The Union Solidarity and Development Party gathered in the capital Naypyidaw as it looks towards a 2015 election that many expect to be the greatest litmus test of reforms that have swept the country under the current quasi-civilian regime.

President Thein Sein, who greeted delegates at the start of the three-day conference, stepped down as party chief to take office last year and the post has since remained vacant.

Members are expected to select new leadership as part of their efforts to map out the party’s strategy.

“We will discuss how we can better serve the people,” USDP general secretary Htay Oo told AFP ahead of the meeting.

“We are not only aiming to win 2015… We will continue working even if we do not win,” he said, adding that the party had not been put off by its defeat in the April by-election.
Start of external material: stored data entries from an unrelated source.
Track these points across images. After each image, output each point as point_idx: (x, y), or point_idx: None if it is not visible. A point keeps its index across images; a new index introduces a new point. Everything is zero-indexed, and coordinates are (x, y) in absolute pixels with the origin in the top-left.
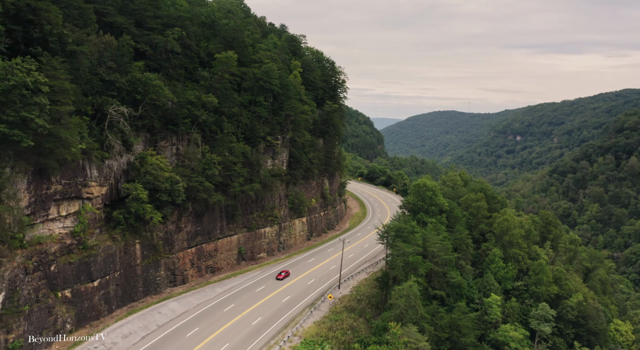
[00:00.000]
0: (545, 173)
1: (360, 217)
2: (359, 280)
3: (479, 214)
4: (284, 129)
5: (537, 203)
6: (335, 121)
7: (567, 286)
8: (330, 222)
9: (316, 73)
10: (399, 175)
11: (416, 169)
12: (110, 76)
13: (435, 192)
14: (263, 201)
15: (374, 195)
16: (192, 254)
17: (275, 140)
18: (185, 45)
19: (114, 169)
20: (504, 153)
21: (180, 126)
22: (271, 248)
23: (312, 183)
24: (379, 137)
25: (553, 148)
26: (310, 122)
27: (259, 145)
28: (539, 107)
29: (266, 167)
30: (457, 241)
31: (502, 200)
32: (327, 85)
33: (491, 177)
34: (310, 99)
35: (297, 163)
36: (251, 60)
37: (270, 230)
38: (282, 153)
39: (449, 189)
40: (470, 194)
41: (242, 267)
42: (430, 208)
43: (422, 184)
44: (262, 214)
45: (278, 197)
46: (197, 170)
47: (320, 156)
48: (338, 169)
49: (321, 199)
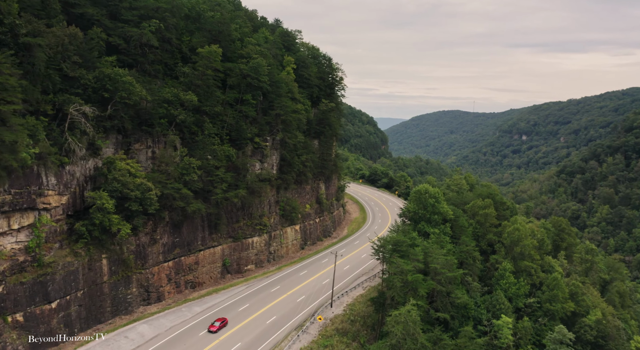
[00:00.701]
0: (552, 173)
1: (360, 222)
2: (354, 297)
3: (486, 223)
4: (274, 130)
5: (545, 204)
6: (331, 121)
7: (584, 302)
8: (327, 229)
9: (311, 70)
10: (402, 177)
11: (420, 169)
12: (75, 72)
13: (438, 199)
14: (250, 208)
15: (374, 198)
16: (169, 268)
17: (264, 141)
18: (165, 39)
19: (77, 175)
20: (510, 153)
21: (155, 127)
22: (260, 259)
23: (306, 187)
24: (382, 137)
25: (560, 147)
26: (304, 122)
27: (246, 147)
28: (545, 106)
29: (254, 171)
30: (463, 254)
31: (511, 207)
32: (324, 82)
33: (497, 177)
34: (304, 98)
35: (289, 166)
36: (238, 56)
37: (259, 240)
38: (271, 156)
39: (453, 194)
40: (477, 201)
41: (227, 281)
42: (432, 217)
43: (423, 190)
44: (249, 222)
45: (267, 203)
46: (173, 175)
47: (315, 158)
48: (335, 172)
49: (316, 205)
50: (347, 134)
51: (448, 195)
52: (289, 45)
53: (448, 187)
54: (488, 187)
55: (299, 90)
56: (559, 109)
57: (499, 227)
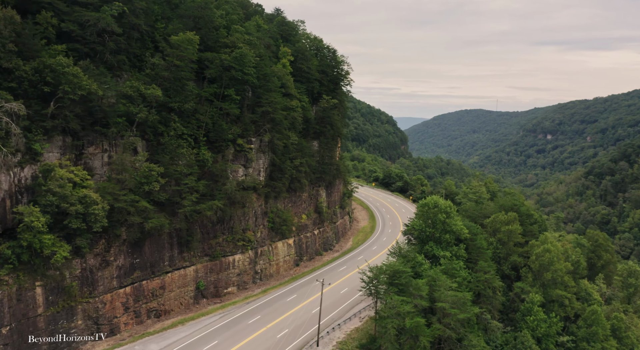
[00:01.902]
0: (579, 175)
1: (367, 232)
2: (348, 331)
3: (510, 242)
4: (261, 130)
5: (573, 208)
6: (333, 119)
7: (628, 339)
8: (328, 242)
9: (312, 63)
10: (418, 180)
11: (441, 170)
12: (10, 62)
13: (450, 215)
14: (231, 221)
15: (387, 204)
16: (126, 295)
17: (249, 143)
18: (132, 25)
19: (2, 186)
20: (534, 152)
21: (111, 127)
22: (243, 280)
23: (301, 195)
24: (402, 137)
25: (586, 147)
26: (300, 120)
27: (226, 150)
28: (570, 104)
29: (236, 178)
30: (480, 285)
31: (540, 220)
32: (326, 77)
33: (521, 178)
34: (302, 94)
35: (280, 172)
36: (222, 45)
37: (242, 258)
38: (258, 160)
39: (471, 203)
40: (499, 215)
41: (201, 307)
42: (443, 236)
43: (431, 204)
44: (230, 237)
45: (253, 215)
46: (129, 185)
47: (312, 162)
48: (339, 177)
49: (315, 215)
50: (365, 134)
51: (465, 206)
52: (287, 35)
53: (465, 195)
54: (512, 196)
55: (296, 85)
56: (585, 108)
57: (525, 245)
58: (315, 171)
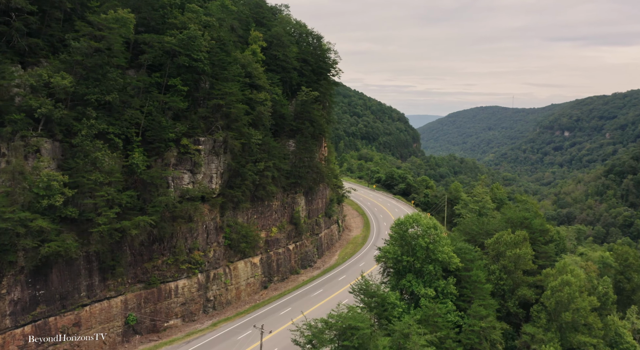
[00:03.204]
0: (599, 173)
1: (358, 244)
2: None
3: (518, 270)
4: (212, 127)
5: (592, 209)
6: (314, 115)
7: None
8: (308, 257)
9: (290, 50)
10: (422, 181)
11: (454, 168)
12: None
13: (434, 240)
14: (173, 240)
15: (385, 209)
16: (25, 336)
17: (196, 144)
18: (52, 2)
19: None
20: (551, 150)
21: (5, 125)
22: (190, 311)
23: (271, 205)
24: (414, 135)
25: (605, 144)
26: (267, 116)
27: (167, 152)
28: (588, 100)
29: (180, 186)
30: (474, 337)
31: (558, 238)
32: (308, 66)
33: (537, 176)
34: (275, 85)
35: (239, 177)
36: (170, 26)
37: (188, 284)
38: (209, 164)
39: (472, 215)
40: (505, 233)
41: (131, 347)
42: (425, 267)
43: (409, 222)
44: (171, 259)
45: (203, 231)
46: (20, 199)
47: (284, 165)
48: (323, 181)
49: (290, 226)
50: (375, 131)
51: (464, 221)
52: (261, 19)
53: (465, 206)
54: (523, 205)
55: (269, 75)
56: (603, 103)
57: (538, 274)
58: (289, 175)
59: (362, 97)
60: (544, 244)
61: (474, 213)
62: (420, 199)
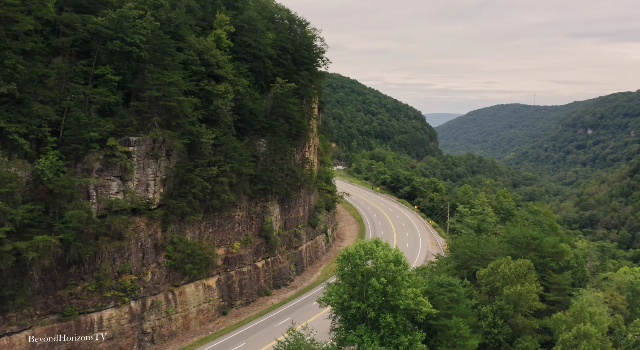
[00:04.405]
0: (624, 173)
1: None
2: None
3: (519, 314)
4: (148, 124)
5: (617, 212)
6: (290, 110)
7: None
8: (283, 275)
9: (265, 36)
10: (430, 183)
11: (472, 168)
12: None
13: (395, 280)
14: (96, 262)
15: (386, 215)
16: None
17: (126, 145)
18: None
19: None
20: (574, 148)
21: None
22: (119, 347)
23: (233, 215)
24: (431, 133)
25: (630, 142)
26: (225, 111)
27: (88, 156)
28: (612, 97)
29: (107, 196)
30: None
31: (575, 263)
32: (288, 55)
33: (559, 176)
34: (242, 76)
35: (185, 185)
36: (105, 4)
37: (116, 314)
38: (145, 168)
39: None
40: (503, 263)
41: None
42: (382, 318)
43: (359, 253)
44: (93, 285)
45: (138, 250)
46: None
47: (249, 169)
48: (305, 187)
49: (259, 240)
50: (389, 130)
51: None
52: (233, 1)
53: (460, 218)
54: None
55: (237, 64)
56: (628, 100)
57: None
58: (257, 181)
59: (377, 94)
60: (558, 272)
61: (471, 228)
62: (425, 204)
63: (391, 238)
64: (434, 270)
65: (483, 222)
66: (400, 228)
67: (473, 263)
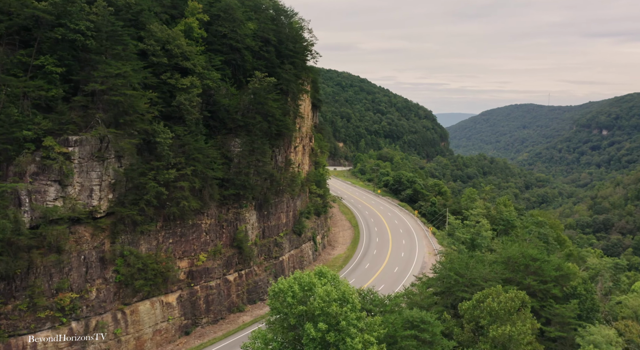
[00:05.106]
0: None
1: (337, 266)
2: None
3: None
4: (92, 122)
5: (633, 216)
6: (269, 107)
7: None
8: (259, 289)
9: (245, 27)
10: (434, 186)
11: (483, 169)
12: None
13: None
14: (30, 277)
15: (383, 220)
16: None
17: (65, 145)
18: None
19: None
20: (588, 149)
21: None
22: None
23: (199, 224)
24: (442, 133)
25: None
26: (187, 106)
27: (20, 157)
28: (628, 97)
29: (43, 203)
30: None
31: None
32: (269, 47)
33: (573, 177)
34: (215, 70)
35: (138, 190)
36: None
37: (53, 336)
38: (88, 172)
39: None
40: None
41: None
42: None
43: (290, 290)
44: (24, 304)
45: (81, 264)
46: None
47: (216, 172)
48: (287, 191)
49: (231, 251)
50: (399, 130)
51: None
52: None
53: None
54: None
55: (208, 55)
56: None
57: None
58: (229, 185)
59: (387, 93)
60: (562, 300)
61: (463, 244)
62: (427, 208)
63: (386, 246)
64: (411, 297)
65: (478, 236)
66: (397, 235)
67: (459, 289)
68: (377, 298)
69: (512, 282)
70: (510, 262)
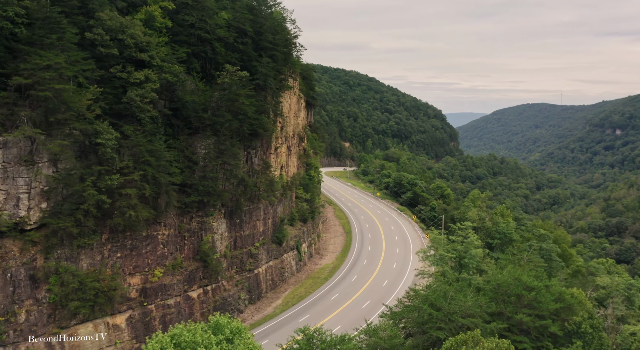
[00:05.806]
0: None
1: (322, 278)
2: None
3: None
4: (18, 121)
5: None
6: (240, 104)
7: None
8: (228, 306)
9: (217, 17)
10: (436, 189)
11: (493, 169)
12: None
13: None
14: None
15: (379, 226)
16: None
17: None
18: None
19: None
20: (601, 149)
21: None
22: None
23: (155, 235)
24: (452, 133)
25: None
26: (138, 103)
27: None
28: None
29: None
30: None
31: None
32: (245, 38)
33: (586, 178)
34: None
35: (75, 199)
36: None
37: None
38: (14, 178)
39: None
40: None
41: None
42: None
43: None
44: None
45: (7, 282)
46: None
47: (172, 177)
48: (264, 197)
49: (194, 264)
50: (407, 129)
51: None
52: None
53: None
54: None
55: (172, 46)
56: None
57: None
58: (192, 191)
59: (396, 92)
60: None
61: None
62: (426, 213)
63: (378, 255)
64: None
65: (466, 254)
66: (392, 243)
67: (433, 326)
68: (325, 341)
69: (501, 316)
70: (499, 291)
The USDP lost all but one of the 45 seats it contested in the vote which swept Suu Kyi and members of her National League for Democracy into parliament.

This week the Nobel laureate said she had “the courage to be president” if elected, signalling a willingness to take the top job.

That would require the amendment of a constitution that bars those with close foreign relatives from holding high office. Suu Kyi, who married a British academic, has two sons living in the West.

Analysts say Thein Sein is locked in a power struggle with the lower house speaker and USDP vice president Shwe Mann, widely considered to harbour ambitions of taking the presidency after 2015.

The relationship between the pair, both former generals, is believed to have soured after Thein Sein was appointed president while Shwe Mann, who was more senior under the previous regime, took the lesser role of speaker.

But observers say electoral success will be a formidable challenge for the USDP, which swept a poll two years ago that was marred by allegations of fraud and the absence of Suu Kyi, who was released from house arrest just days later.

“They cannot rig the election like before, so the USDP might need to find another way for themselves,” said Hkun Htun Oo of the Shan National League for Democracy party.